Even you saying that is sort of [apprehensive] Eeeeeeeeee. I don’t know. I think Schulman truly understands and tries to elucidate this complexity, this continuum of victim to victimizer behavior but it’s a hard thing to say and stand behind because most victims of trauma never get their due, never end up on top. Our social and judicial systems are so obviously skewed towards victim-blaming. I appreciated the way that Schulman wanted to infiltrate these systems to suggest more local, friendship-based efforts towards working out conflict. It’s very important that she notes the “duty” of repair.

I guess it’s sort of up to the reader, but how critically do you recommend reading the narrator and his account of events—calling Barbra his “molester” for example. His insistence on this hardened script seems flawed but also really realistic of the way we tell ourselves stories.

Someone who read the book was like, “he’s such a misogynist,” and I think that’s a bit extreme. A reader’s empathy with the narrator will likely wax and wane and that has something to do with the fact that me, the writer, I’m there too. I mean that I think there’s a bit of double consciousness for the reader in reading this narrator. I was trying to write him with as much compassion as possible. He is confused about what Barbra meant to him in his life, what she is going to continue to mean to him, and where she is going to lead him.

There’s also something about him that I would like to believe but I don’t know if it’s true—that this young man would follow this woman somewhere. My feeling is that doesn’t happen as often as it should in life, I mean that a guy follows a girl’s leadership, her ideas, her way of being in the world. In my book, the narrator lets himself be completely overtaken by this other person, he goes forward with her. Even his insistence on the script of his own victimhood doesn’t stop him because he wants more of her. He doesn’t want to destroy her. He wants the opposite.

How do you approach combining smutty sex with cultural anthropology and socioeconomic critique in your writing?

Out of all my books, I think this one is the least titillating! But I’ve always liked the idea of smashing it altogether. Pulp is an interesting model. I’ve been researching these books from the 20, 30s, 40s, and 50s. You really had to search through those books for the dirty parts.

I dislike BDSM erotica, for the most part. I guess the narrator and Barbra’s relationship in this book is somewhat sadomasochistic, but it’s very detached from the aesthetic of any dungeon. From what I do know about BDSM, people often have stuff they want to work through with sex. I think it’s really intelligent, this purposeful melding of the conscious and unconscious; how people consensually engage in this kind of play to deal with their stuff. In the case of the book, Barbra’s story is not just her story but a people’s story. She’s using sex for both power and catharsis on a personal and a national level.

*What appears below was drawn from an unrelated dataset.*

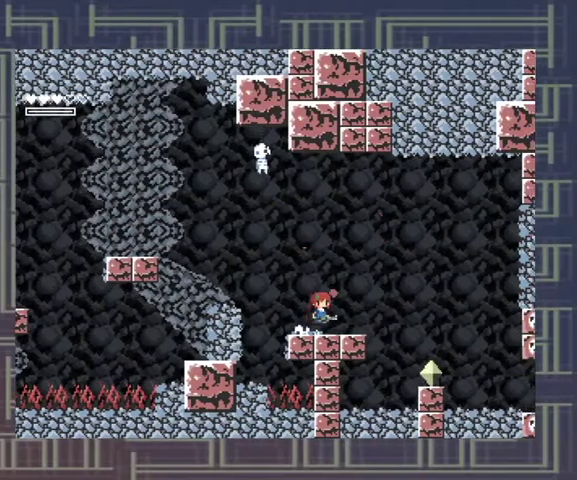
{"buttons": [], "left_stick": "right", "events": [[500, "A", "up"]]}
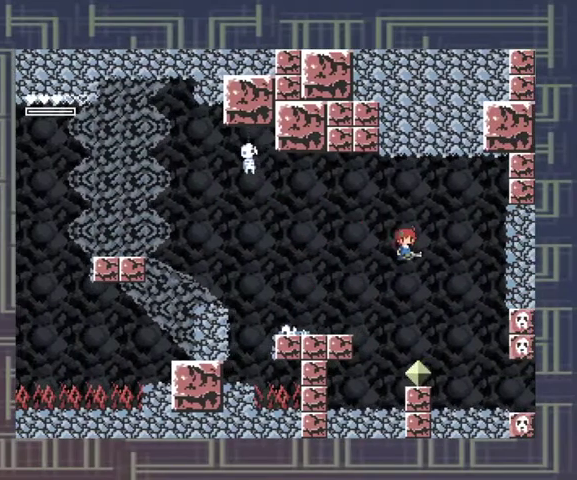
{"buttons": [], "left_stick": "center", "events": [[167, "left_stick", "center"]]}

I read that you started out writing for porn?

Yes, I wrote for these pulpy magazines with some porno pictures but mostly it was just text. The internet existed when I started writing for these magazines but of course it wasn’t the same as it is now—rife with porn. I got this job answering an ad at the back of Mirror Magazine in Montreal from a company in Hudson, Quebec. I worked for them for a long time, about four years, from the time I graduated undergrad until I was about 25 or 26. I’d write these porno stories about half the day because the money was good enough that I didn’t need to do it the entire day. But still there was this feeling after a while, “Oh my god, I’m going to go insane writing these.” I started to get too violent, too extreme. My stories started getting rejected from the company. It was like too much period blood everywhere all over the place. And that’s what Lie With Me, my first book, grew out of. I never wrote fiction before these stories. Maybe that’s why my fiction is so unsteady, or distorted—because there’s reams of porn underneath.